§ **Your instructions**
Collect every line of the listing that contains the string "systèmes". Matching is case-sensitive.

── Task input ──

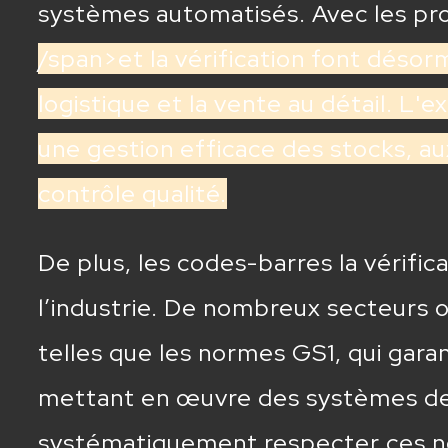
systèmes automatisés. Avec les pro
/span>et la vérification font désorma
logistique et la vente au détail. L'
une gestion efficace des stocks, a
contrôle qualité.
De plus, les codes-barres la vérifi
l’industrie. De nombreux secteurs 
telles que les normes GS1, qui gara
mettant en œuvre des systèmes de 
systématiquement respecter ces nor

───

§ **Response to the task**
systèmes automatisés. Avec les pro
mettant en œuvre des systèmes de 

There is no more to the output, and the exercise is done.